The total money spent in providing ATC services in Ireland in 2007 was €75 per hour. The European average is €93 per hour.
This €75 per hour isn’t the direct cost or hourly rate of the ATCO, but the total costs, including training time for new projects or new positions, instructors working short-term in the school, project work, holiday time, time retraining after incidents or maternity leave etc. It is calculated by adding the total wages costs (including pension allocations) of all ATCOs and then dividing this by the amount of hours controllers are active in an operational positions. Costs vs time actually working.
Compare this to Spain where the (alleged) most ‘expensive ATCOs’ in Europe reside you will see the similar cost of €89 per hour. In Germany this cost is €124 per hour. At UK NATS the cost is €95 per hour. In Switzerland €107 per hour. At the Eurocontrol facility in Maastricht the cost per hour is €132 per hour.
If you look at cost of Airways charges per hour Ireland averaged at €298 per hour. Spain is €576 per hour, Germany €418 per hour, UK NATS the cost is €426 per hour, Switzerland €439 per hour and Maastricht costs are €210 per hour.
In 2007 Ireland accounts for 1.4% of European Air Traffic. There are 230 operational ATCOs in Ireland which is 1.37% of all ATCOs in Europe (16701 Operational ATCOs).
The IAA, in 2007, had 448 total staff, or 0.79% of the total in of staff employed by European ANSPs (56737).

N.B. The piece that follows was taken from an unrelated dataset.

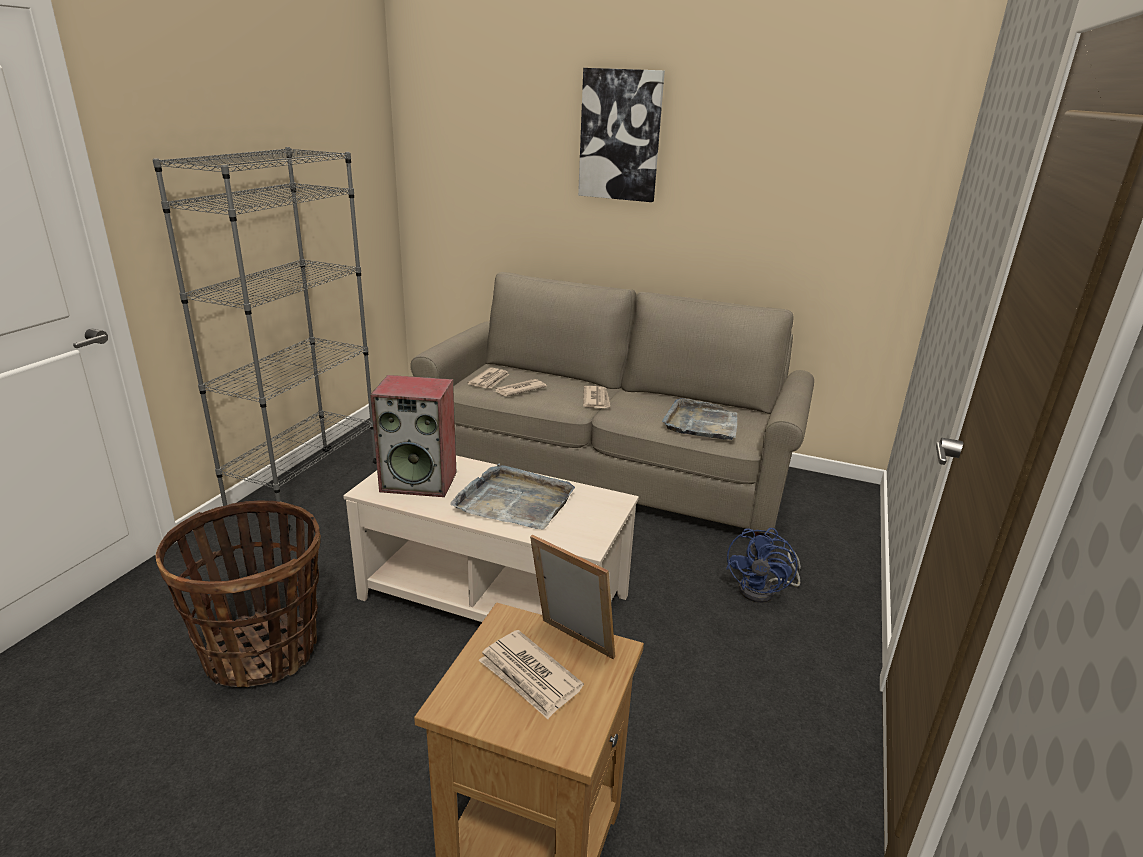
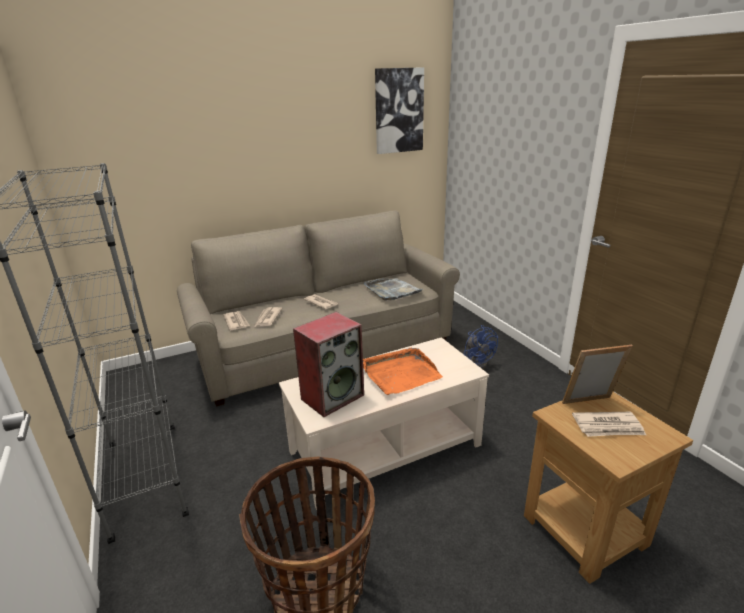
camera: 45 degrees left, 0 degrees up
(514, 501) = (400, 373): grey tray -> orange tray
(620, 135) = (258, 120): picture -> picture (398, 111)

Irish ATCOs spend an average of 1631 hours per annum controlling traffic; compared to the European average of 1471 hours per annum. If you can grasp on thing from this article; Irish ATCOs are extremely productive and cost-effective.
And finally a quote: “The global recession, accompanied by high levels of unemployment, hit air travel demand especially hard in 2009 but the declines appear to be bottoming out,” said ATA Chief Executive James May. “Anecdotal evidence suggests a positive revenue trajectory in 2010.”